* _WHAT IS BEING ASKED_: Could you write out every record below exactly, leaving the pictures out?

━━━━━━━━━━

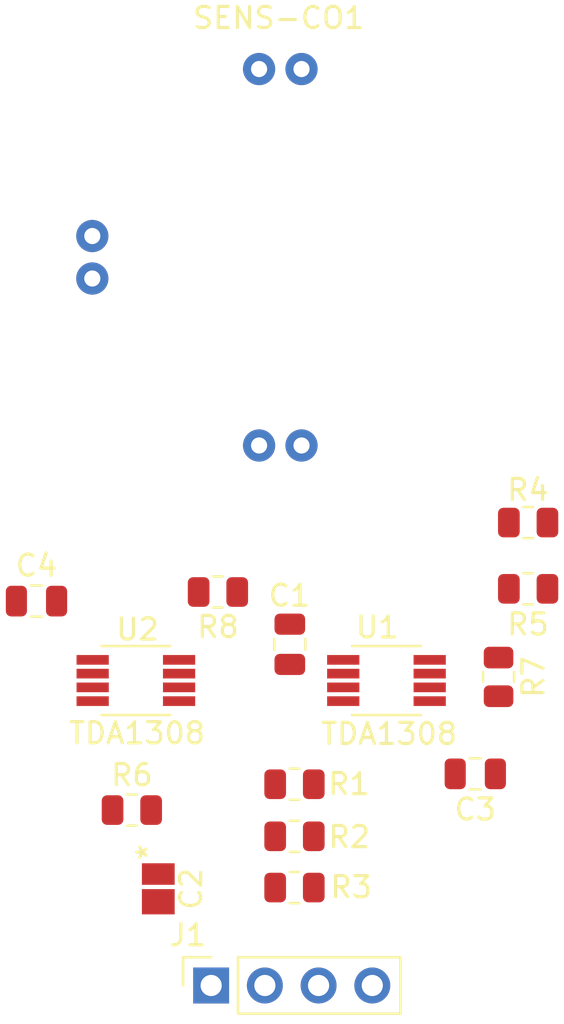
<source format=kicad_pcb>
(kicad_pcb (version 20211014) (generator pcbnew)

  (general
    (thickness 1.6)
  )

  (paper "A4")
  (layers
    (0 "F.Cu" signal)
    (31 "B.Cu" signal)
    (32 "B.Adhes" user "B.Adhesive")
    (33 "F.Adhes" user "F.Adhesive")
    (34 "B.Paste" user)
    (35 "F.Paste" user)
    (36 "B.SilkS" user "B.Silkscreen")
    (37 "F.SilkS" user "F.Silkscreen")
    (38 "B.Mask" user)
    (39 "F.Mask" user)
    (40 "Dwgs.User" user "User.Drawings")
    (41 "Cmts.User" user "User.Comments")
    (42 "Eco1.User" user "User.Eco1")
    (43 "Eco2.User" user "User.Eco2")
    (44 "Edge.Cuts" user)
    (45 "Margin" user)
    (46 "B.CrtYd" user "B.Courtyard")
    (47 "F.CrtYd" user "F.Courtyard")
    (48 "B.Fab" user)
    (49 "F.Fab" user)
    (50 "User.1" user)
    (51 "User.2" user)
    (52 "User.3" user)
    (53 "User.4" user)
    (54 "User.5" user)
    (55 "User.6" user)
    (56 "User.7" user)
    (57 "User.8" user)
    (58 "User.9" user)
  )

  (setup
    (pad_to_mask_clearance 0)
    (pcbplotparams
      (layerselection 0x00010fc_ffffffff)
      (disableapertmacros false)
      (usegerberextensions false)
      (usegerberattributes true)
      (usegerberadvancedattributes true)
      (creategerberjobfile true)
      (svguseinch false)
      (svgprecision 6)
      (excludeedgelayer true)
      (plotframeref false)
      (viasonmask false)
      (mode 1)
      (useauxorigin false)
      (hpglpennumber 1)
      (hpglpenspeed 20)
      (hpglpendiameter 15.000000)
      (dxfpolygonmode true)
      (dxfimperialunits true)
      (dxfusepcbnewfont true)
      (psnegative false)
      (psa4output false)
      (plotreference true)
      (plotvalue true)
      (plotinvisibletext false)
      (sketchpadsonfab false)
      (subtractmaskfromsilk false)
      (outputformat 1)
      (mirror false)
      (drillshape 1)
      (scaleselection 1)
      (outputdirectory "")
    )
  )

  (net 0 "")
  (net 1 "Net-(C1-Pad1)")
  (net 2 "Net-(C1-Pad2)")
  (net 3 "Net-(C2-Pad1)")
  (net 4 "Earth")
  (net 5 "Net-(C3-Pad1)")
  (net 6 "Net-(C4-Pad1)")
  (net 7 "Net-(C4-Pad2)")
  (net 8 "/VREG")
  (net 9 "/VREF")
  (net 10 "Net-(R2-Pad2)")
  (net 11 "Net-(R4-Pad2)")
  (net 12 "/VGAS")
  (net 13 "Net-(R6-Pad1)")
  (net 14 "Net-(R8-Pad1)")

  (footprint "F951E105:F951E105MPAAQ2" (layer "F.Cu") (at 148.69 87.52 -90))

  (footprint "Capacitor_SMD:C_0805_2012Metric" (layer "F.Cu") (at 154.91 75.97 90))

  (footprint "Resistor_SMD:R_0805_2012Metric" (layer "F.Cu") (at 147.44 83.8))

  (footprint "Resistor_SMD:R_0805_2012Metric" (layer "F.Cu") (at 155.13 85.04 180))

  (footprint "Capacitor_SMD:C_0805_2012Metric" (layer "F.Cu") (at 142.929991 73.930002))

  (footprint "Resistor_SMD:R_0805_2012Metric" (layer "F.Cu") (at 166.18 73.35 180))

  (footprint "Capacitor_SMD:C_0805_2012Metric" (layer "F.Cu") (at 163.68 82.09 180))

  (footprint "Resistor_SMD:R_0805_2012Metric" (layer "F.Cu") (at 164.78 77.51 -90))

  (footprint "Resistor_SMD:R_0805_2012Metric" (layer "F.Cu") (at 151.51 73.5 180))

  (footprint "Resistor_SMD:R_0805_2012Metric" (layer "F.Cu") (at 155.13 87.46))

  (footprint "Resistor_SMD:R_0805_2012Metric" (layer "F.Cu") (at 166.18 70.22))

  (footprint "MPU6024T-I-MS:MCP6042T-I&slash_MS" (layer "F.Cu") (at 147.63 77.68))

  (footprint "Resistor_SMD:R_0805_2012Metric" (layer "F.Cu") (at 155.13 82.58))

  (footprint "CO2:3SP_CO_1000_P_Package_2" (layer "F.Cu") (at 154.46 57.69))

  (footprint "Connector_PinSocket_2.54mm:PinSocket_1x04_P2.54mm_Vertical" (layer "F.Cu") (at 151.19 92.085 90))

  (footprint "MPU6024T-I-MS:MCP6042T-I&slash_MS" (layer "F.Cu") (at 159.48 77.68))

)

</source>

━━━━━━━━━━

* _SOLUTION TO THIS EXERCISE_:
<source format=kicad_pcb>
(kicad_pcb (version 20211014) (generator pcbnew)

  (general
    (thickness 1.6)
  )

  (paper "A4")
  (layers
    (0 "F.Cu" signal)
    (31 "B.Cu" signal)
    (32 "B.Adhes" user "B.Adhesive")
    (33 "F.Adhes" user "F.Adhesive")
    (34 "B.Paste" user)
    (35 "F.Paste" user)
    (36 "B.SilkS" user "B.Silkscreen")
    (37 "F.SilkS" user "F.Silkscreen")
    (38 "B.Mask" user)
    (39 "F.Mask" user)
    (40 "Dwgs.User" user "User.Drawings")
    (41 "Cmts.User" user "User.Comments")
    (42 "Eco1.User" user "User.Eco1")
    (43 "Eco2.User" user "User.Eco2")
    (44 "Edge.Cuts" user)
    (45 "Margin" user)
    (46 "B.CrtYd" user "B.Courtyard")
    (47 "F.CrtYd" user "F.Courtyard")
    (48 "B.Fab" user)
    (49 "F.Fab" user)
    (50 "User.1" user)
    (51 "User.2" user)
    (52 "User.3" user)
    (53 "User.4" user)
    (54 "User.5" user)
    (55 "User.6" user)
    (56 "User.7" user)
    (57 "User.8" user)
    (58 "User.9" user)
  )

  (setup
    (pad_to_mask_clearance 0)
    (pcbplotparams
      (layerselection 0x00010fc_ffffffff)
      (disableapertmacros false)
      (usegerberextensions false)
      (usegerberattributes true)
      (usegerberadvancedattributes true)
      (creategerberjobfile true)
      (svguseinch false)
      (svgprecision 6)
      (excludeedgelayer true)
      (plotframeref false)
      (viasonmask false)
      (mode 1)
      (useauxorigin false)
      (hpglpennumber 1)
      (hpglpenspeed 20)
      (hpglpendiameter 15.000000)
      (dxfpolygonmode true)
      (dxfimperialunits true)
      (dxfusepcbnewfont true)
      (psnegative false)
      (psa4output false)
      (plotreference true)
      (plotvalue true)
      (plotinvisibletext false)
      (sketchpadsonfab false)
      (subtractmaskfromsilk false)
      (outputformat 1)
      (mirror false)
      (drillshape 1)
      (scaleselection 1)
      (outputdirectory "")
    )
  )

  (net 0 "")
  (net 1 "Net-(C1-Pad1)")
  (net 2 "Net-(C1-Pad2)")
  (net 3 "Net-(C2-Pad1)")
  (net 4 "Earth")
  (net 5 "Net-(C3-Pad1)")
  (net 6 "Net-(C4-Pad1)")
  (net 7 "Net-(C4-Pad2)")
  (net 8 "/VREG")
  (net 9 "/VREF")
  (net 10 "Net-(R2-Pad2)")
  (net 11 "Net-(R4-Pad2)")
  (net 12 "/VGAS")
  (net 13 "Net-(R6-Pad1)")
  (net 14 "Net-(R8-Pad1)")

  (footprint "F951E105:F951E105MPAAQ2" (layer "F.Cu") (at 148.69 87.52 -90))

  (footprint "Capacitor_SMD:C_0805_2012Metric" (layer "F.Cu") (at 154.91 75.97 90))

  (footprint "Resistor_SMD:R_0805_2012Metric" (layer "F.Cu") (at 147.44 83.8))

  (footprint "Resistor_SMD:R_0805_2012Metric" (layer "F.Cu") (at 155.13 85.04 180))

  (footprint "Capacitor_SMD:C_0805_2012Metric" (layer "F.Cu") (at 142.929991 73.930002))

  (footprint "Resistor_SMD:R_0805_2012Metric" (layer "F.Cu") (at 166.18 73.35 180))

  (footprint "Capacitor_SMD:C_0805_2012Metric" (layer "F.Cu") (at 163.68 82.09 180))

  (footprint "Resistor_SMD:R_0805_2012Metric" (layer "F.Cu") (at 164.78 77.51 -90))

  (footprint "Resistor_SMD:R_0805_2012Metric" (layer "F.Cu") (at 151.51 73.5 180))

  (footprint "Resistor_SMD:R_0805_2012Metric" (layer "F.Cu") (at 155.13 87.46))

  (footprint "Resistor_SMD:R_0805_2012Metric" (layer "F.Cu") (at 166.18 70.22))

  (footprint "MPU6024T-I-MS:MCP6042T-I&slash_MS" (layer "F.Cu") (at 147.63 77.68))

  (footprint "Resistor_SMD:R_0805_2012Metric" (layer "F.Cu") (at 155.13 82.58))

  (footprint "CO2:3SP_CO_1000_P_Package_2" (layer "F.Cu") (at 154.46 57.69))

  (footprint "Connector_PinSocket_2.54mm:PinSocket_1x04_P2.54mm_Vertical" (layer "F.Cu") (at 151.19 92.085 90))

  (footprint "MPU6024T-I-MS:MCP6042T-I&slash_MS" (layer "F.Cu") (at 159.48 77.68))

)

</source>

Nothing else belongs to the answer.